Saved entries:

== == ==

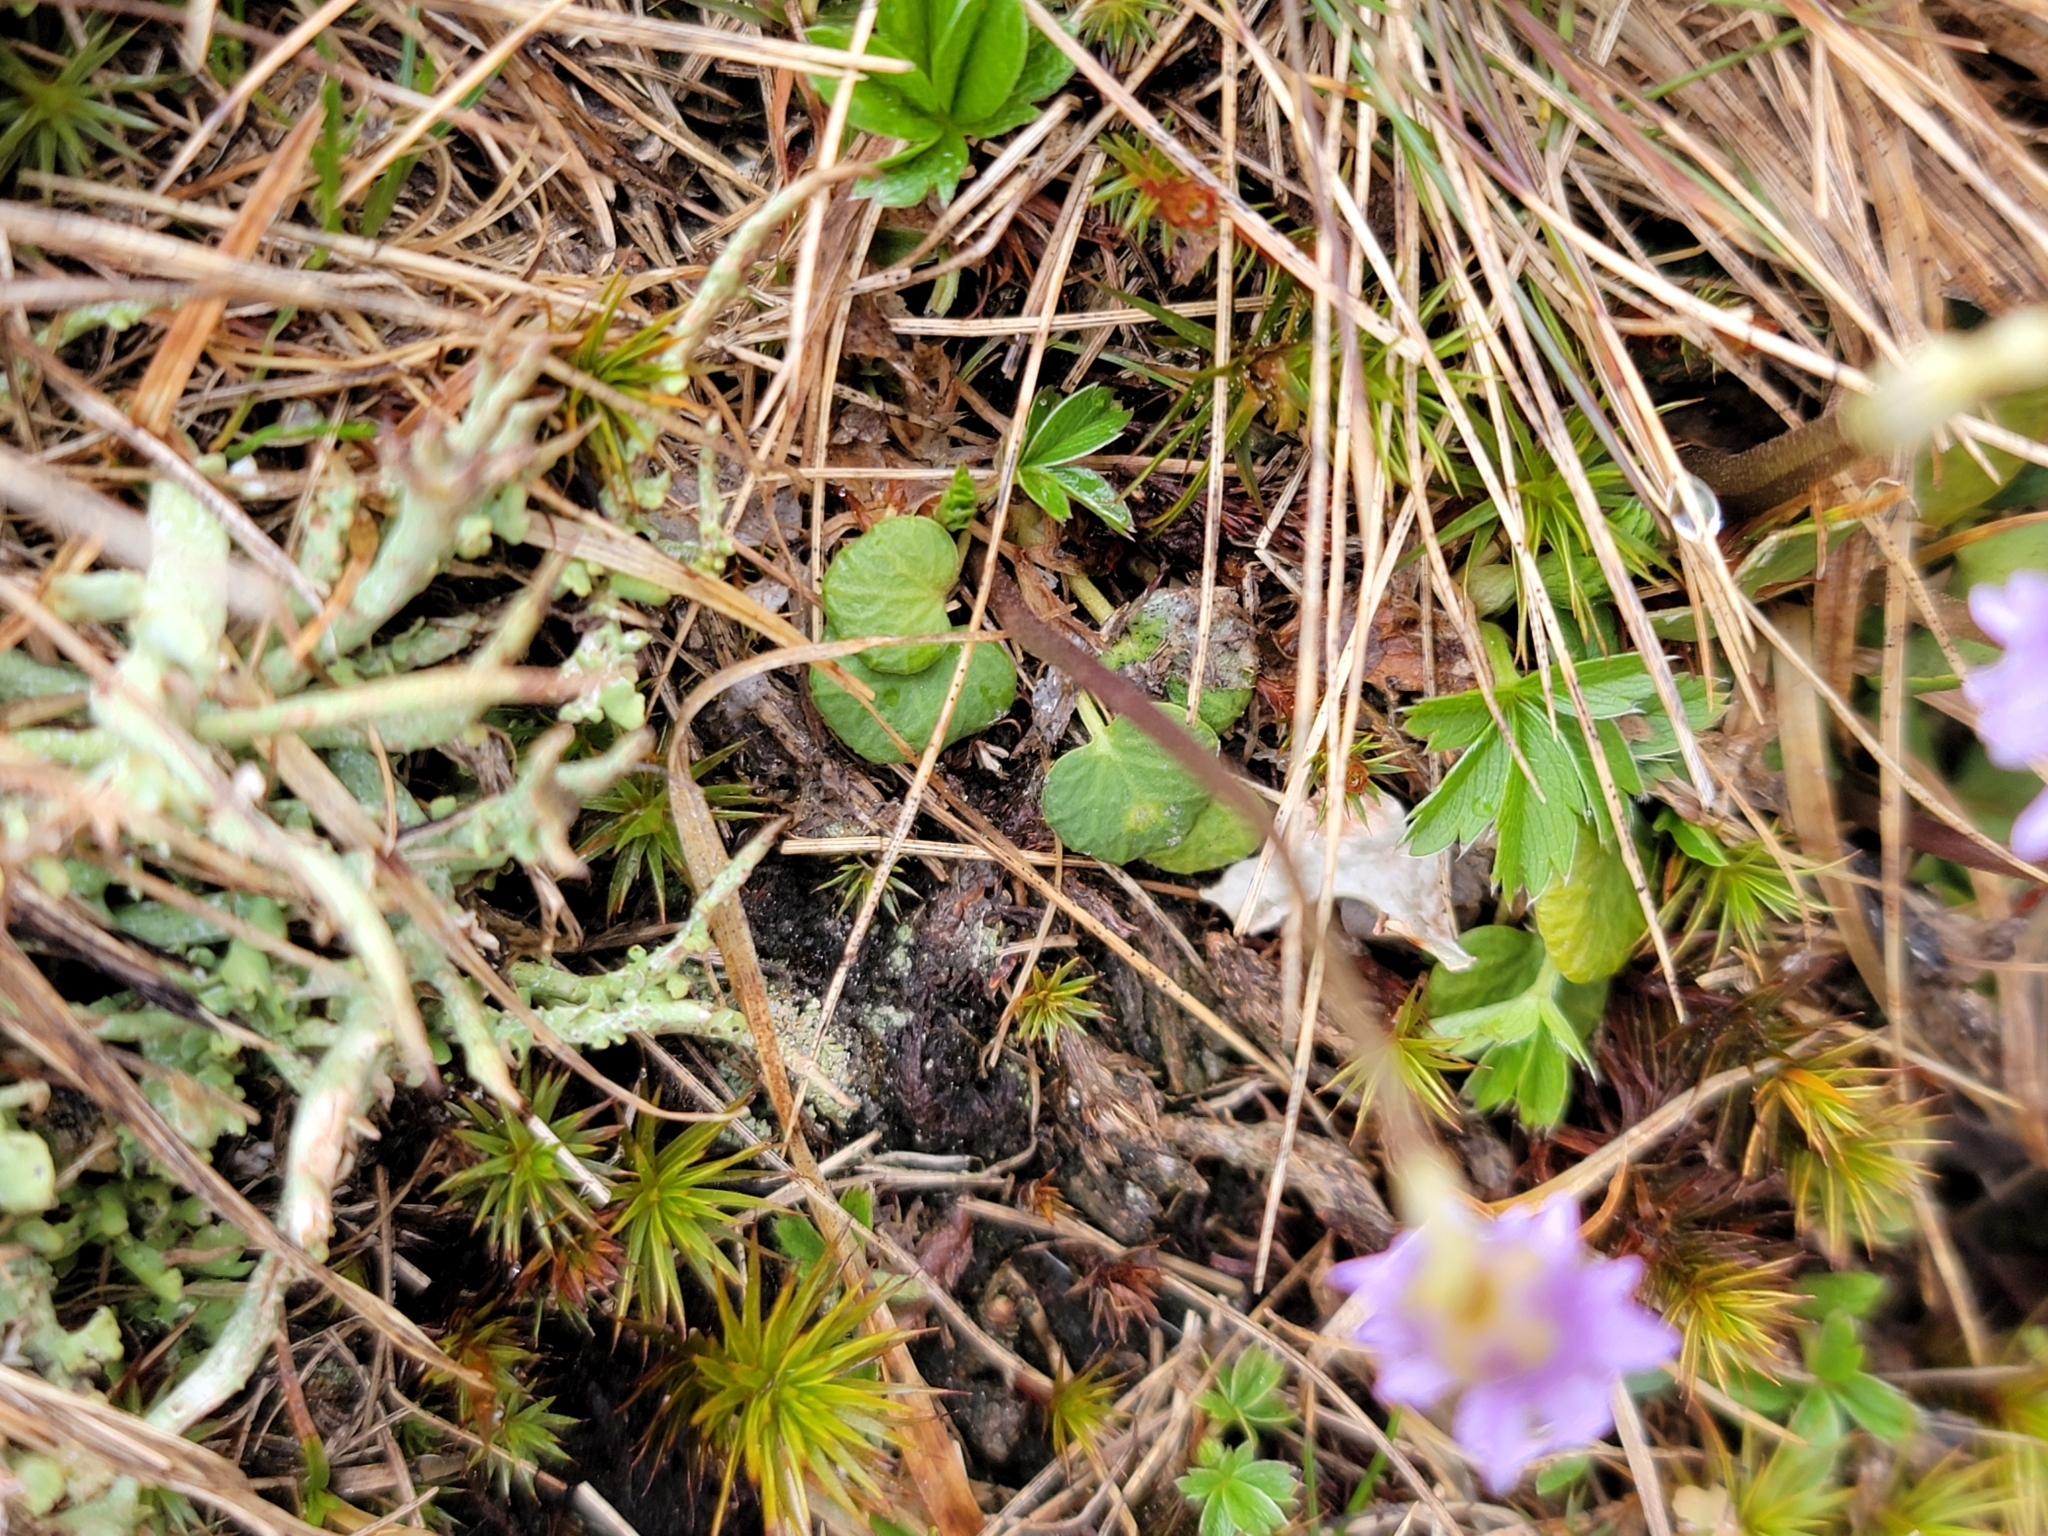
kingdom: Plantae
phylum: Tracheophyta
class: Magnoliopsida
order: Ericales
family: Primulaceae
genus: Soldanella
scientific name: Soldanella pusilla
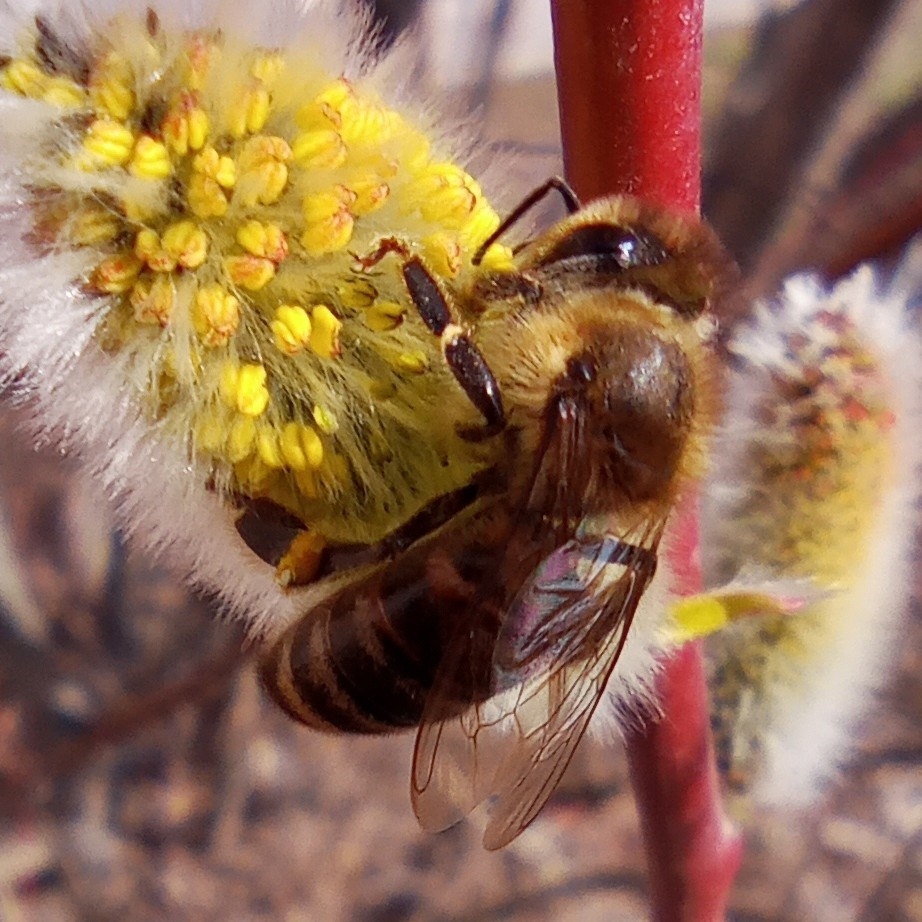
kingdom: Animalia
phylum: Arthropoda
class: Insecta
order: Hymenoptera
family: Apidae
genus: Apis
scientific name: Apis mellifera
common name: Honey bee
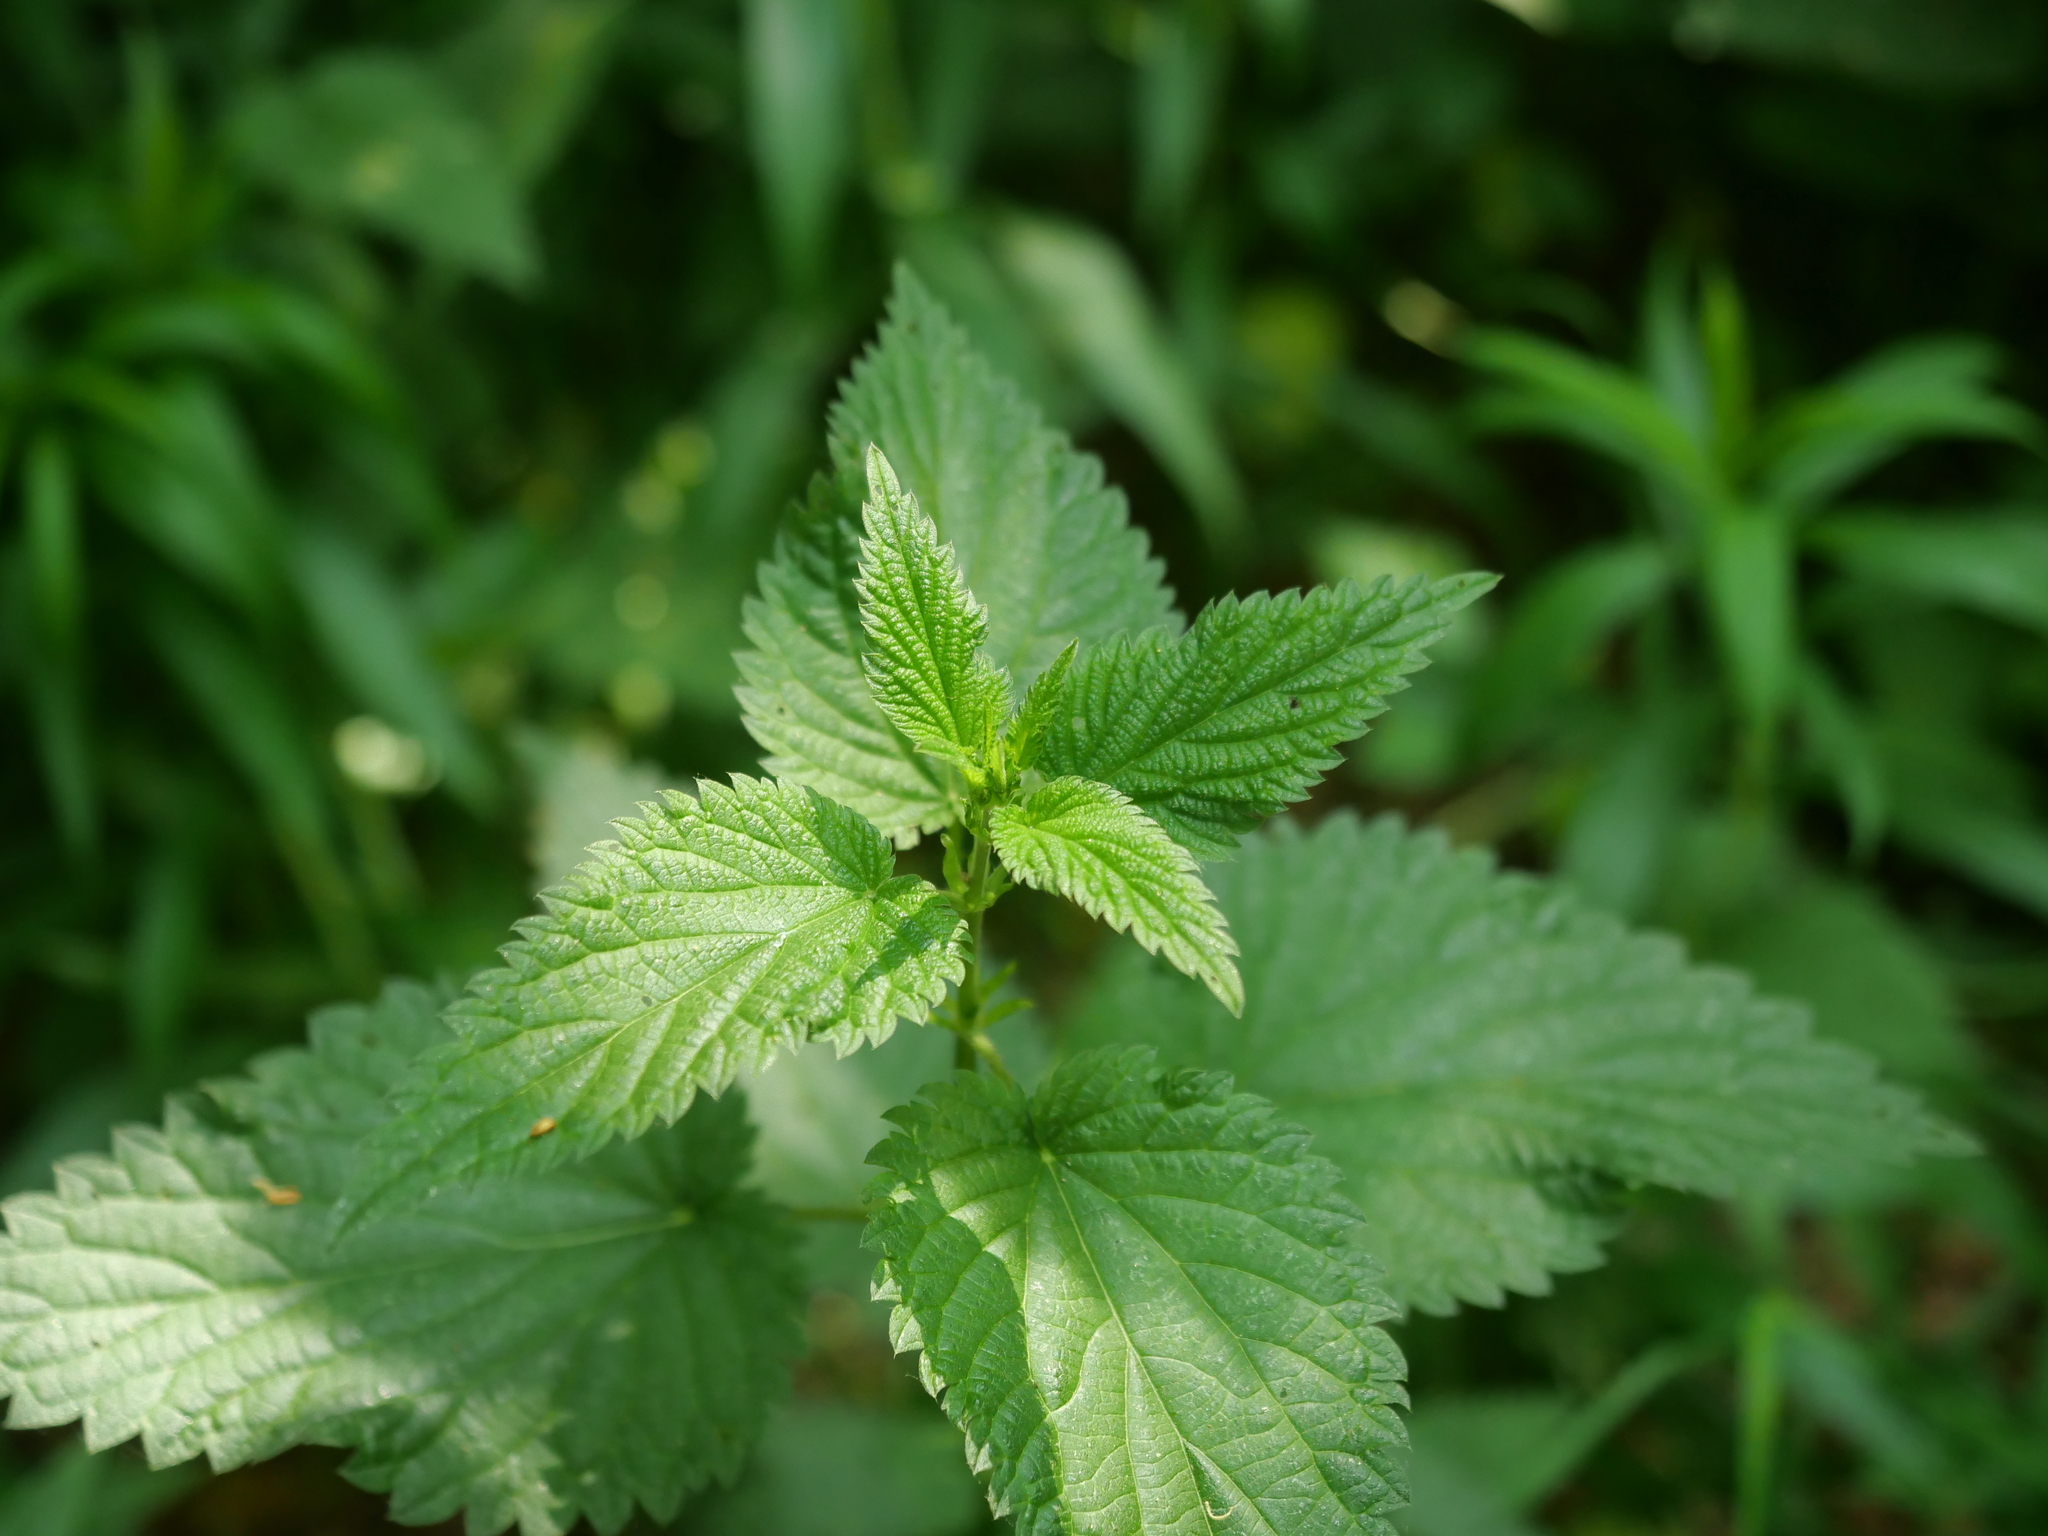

== == ==

Lay out every line of the entries above as a numbered list, skipping any blank lines. Leave the pictures out of your answer.

**OUTPUT BELOW**
1. kingdom: Plantae
2. phylum: Tracheophyta
3. class: Magnoliopsida
4. order: Ericales
5. family: Primulaceae
6. genus: Soldanella
7. scientific name: Soldanella pusilla
8. kingdom: Animalia
9. phylum: Arthropoda
10. class: Insecta
11. order: Hymenoptera
12. family: Apidae
13. genus: Apis
14. scientific name: Apis mellifera
15. common name: Honey bee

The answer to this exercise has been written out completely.